We limped home to regroup. We did not want to eat the pathetic stuff in our fridge left from 10 days of picking up bites here and there. The baby fell asleep in the car on the way home but woke up screaming when we arrived. Take two! We got back in the car and drove the short way to El Avión, this super cool restaurant with great food where we ate the day we arrived. It was 11am. They don’t open until noon.

First world problems, we can do this! We headed to Café Milagro, a place we’ve been wanting to try but whose two parking spots have always been full. Ah, it was great. Fish tacos, an ingenious kid’s menu that includes a salad with honey on top (what better way to get kids to eat greens? First kid’s menu I’ve ever seen in my life with something green on it). We got a delicious salad with roasted red pepper and avocado with a banana vinaigrette. The baby devoured it, we had to get another one.

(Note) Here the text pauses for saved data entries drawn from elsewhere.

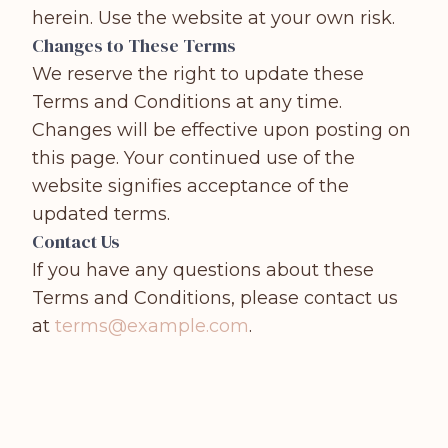
herein. Use the website at your own risk.
Changes to These Terms
We reserve the right to update these
Terms and Conditions at any time.
Changes will be effective upon posting on
this page. Your continued use of the
website signifies acceptance of the
updated terms.
Contact Us
If you have any questions about these
Terms and Conditions, please contact us
at
terms@example.com
.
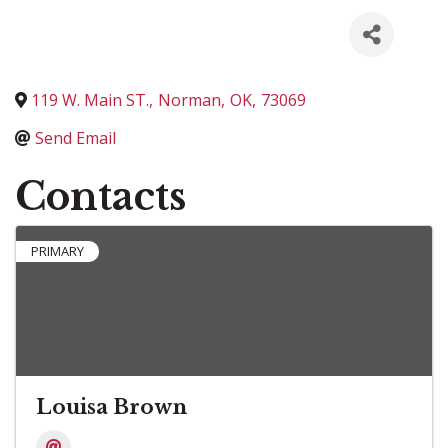
119 W. Main ST.
,
Norman
,
OK
,
73069
Send Email
Contacts
PRIMARY
Louisa Brown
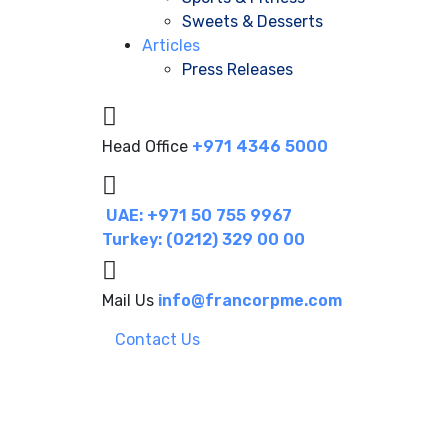
Sweets & Desserts
Articles
Press Releases
Head Office
+971 4346 5000
UAE: +971 50 755 9967
Turkey: (0212) 329 00 00
Mail Us
info@francorpme.com
Contact Us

“Hmmm, honey, does the baby’s face look like it’s getting red again around the mouth?” “It’s just the heat.” No, it’s not the heat. The toddler is having the same contact allergic reaction he had at El Avión when we ate there. It didn’t bother him and went away in 2 hours, but I really wanted to know what it was. Oh look, and this time it’s worse and it went all the way into his eye and turned it pink. Fascinating. Last time I guessed it was mustard because the other things he’d had–mango and shellfish–were things he’d had before. I got the ingredients of the dressing (sneaky me, gonna make that baby at home, it was amazing!) and sure enough, mostaza.

The big kid had an enormous banana split and we let him watch My Neighbor Totoro on the tablet. The baby had been charming everyone so we’d met every other diner and all the wait staff by the time we were done. He dragged a crate around the whole place for 20 minutes and I followed along, enjoying the cuteness. But I was getting tired, where was my husband? Oh, trapped by the former tobacco plantation owner from Virginia and debating gun control. I suggested amicably that they agree to disagree, as it was ramping up and I could see the racist commentary was about to start. Once they dropped a “wish the thugs would all just kill each other and then we’d be safe” I left and ordered a beer.

I love me a good Imperial, but it was a special occasion so I ordered a bright red beer made from flor de jamaica and called it a day. It’s 1 o’clock.